This morning I went to Oxford to meet up with a prospective client. He had emailed last week, after being given our details by someone I used to work with (as in so many areas, while you do need to know things, it’s also incredibly useful to know someone, as well), to see if I could come and have a chat.
I wasn’t about to say no to the possibility of lots (or even some) work, but my first instinct was to take Eleanor with me, and bring Chris or my mum to push her round/sit in a cafe with her while I was in the actual meeting. That’s what I would have done three years ago. There is no way that I would have considered going as far as Oxford, or even Cheltenham, without Rosemary when she was 5 weeks old. Because I was a new mum and panicked about everything. I didn’t let anyone else take Rosemary out in her buggy without me until she was six months, so I would hardly have gone off
gallivantingworking for half a day.
But… I realised, last week, that I didn’t technically need to bring Eleanor along. She takes a bottle with no problem and tends to have some formula every day. I’d be able to feed her in the morning, then again when I got back. It’s even possible she wouldn’t need any more in between. And then I realised that I was a lot more laid back this time round – we often leave Eleanor alone when she’s sleeping (with the baby monitor on), we will let her cry for a bit (while getting the warm water for a nappy change, in her buggy while putting Rosemary’s coat on, etc.) rather than picking her up the very second she opens her mouth – and that I’d probably be OK to leave her for the 6.5 hours that I would be gone from the house.

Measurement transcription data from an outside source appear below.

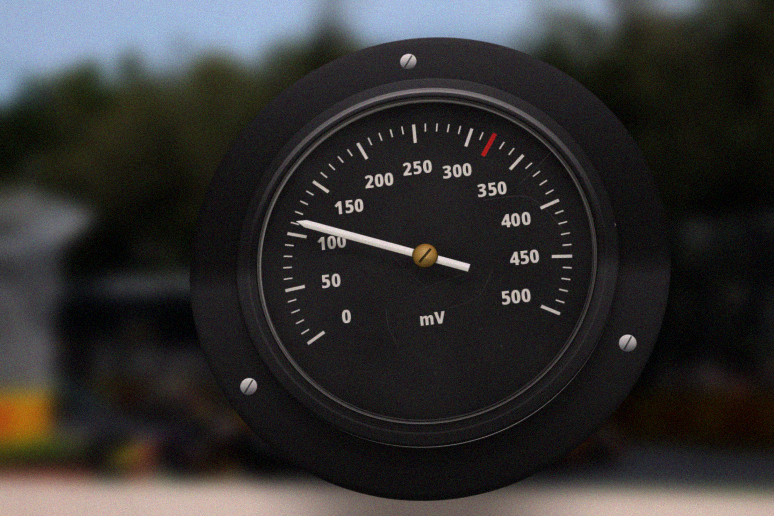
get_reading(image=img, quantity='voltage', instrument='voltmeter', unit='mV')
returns 110 mV
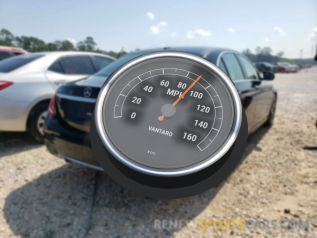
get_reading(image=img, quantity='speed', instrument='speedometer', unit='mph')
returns 90 mph
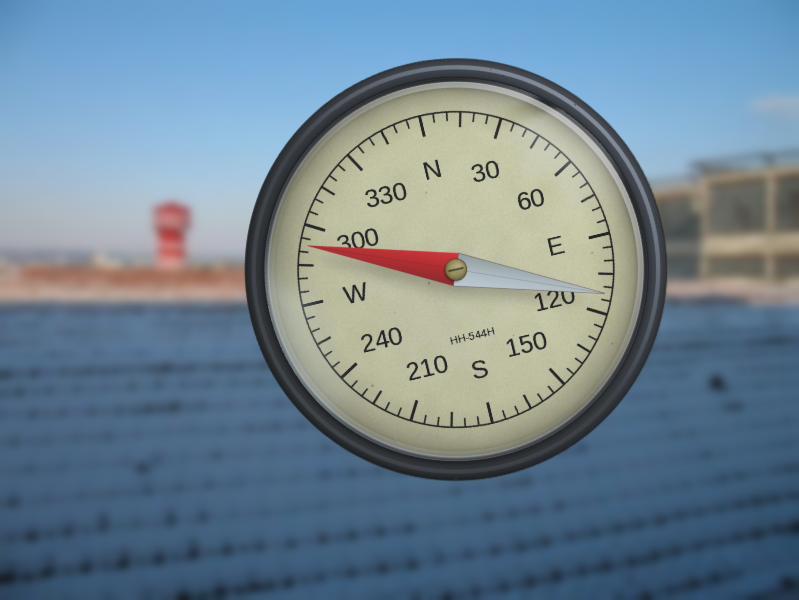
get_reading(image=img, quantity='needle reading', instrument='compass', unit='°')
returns 292.5 °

And I was OK. In fact, I really enjoyed it. It was a beautiful day, which probably helped. I played my new DS game on the way there and read my book on the way back. I had a latte and pain au chocolate in the morning and a brie, tomato and basil baguette and bottle of coke on the way back. I eavesdropped on conversations on the train – such fun. I walked through an area of Oxford I love, where I used to live and where I would love to live again some day. I wore make-up and smart clothes – well, actually, I wore the same clothes I wear all the time, because they’re comfortable and, well, they fit. Oh yes, and the meeting went very well and looks like it should lead to a fair bit of work in the coming months.
On the way back, I had a bit of a revelation. It struck me that I could actually cope with going out to work. I’m very happy doing what I’m doing, of course, and working from home works really well for us. But occasionally I’ll leaf through the Guardian or Bookseller job pages and might light on a job that would actually be perfect for me. And then I think there’s no point in even considering it, because I couldn’t possibly work away from home. That’s not who I am. But, you know, maybe that could be me. If the right job came up.
Of course, the right job would need to pay something in the region of £100,000, so that Chris could be a stay-at-home dad and a really nice house, allow me to work flexitime, so I wouldn’t miss breakfast and dinner with my girls, allow me time off in the school holidays, so I could spend lots of time with my girls, be located within a 45-minute public transport commute (or somewhere we would happily move to), and be something that would engage and challenge me and allow me to use my creativity and not make me to take orders from too many people…
But the important thing is that I know I could do it. Even more important (and fortunate) is that I don’t have to.
What about you? Could you do it? Do you already? Have you become more laid back with your second child? Would you like to go out to work and have your partner stay at home?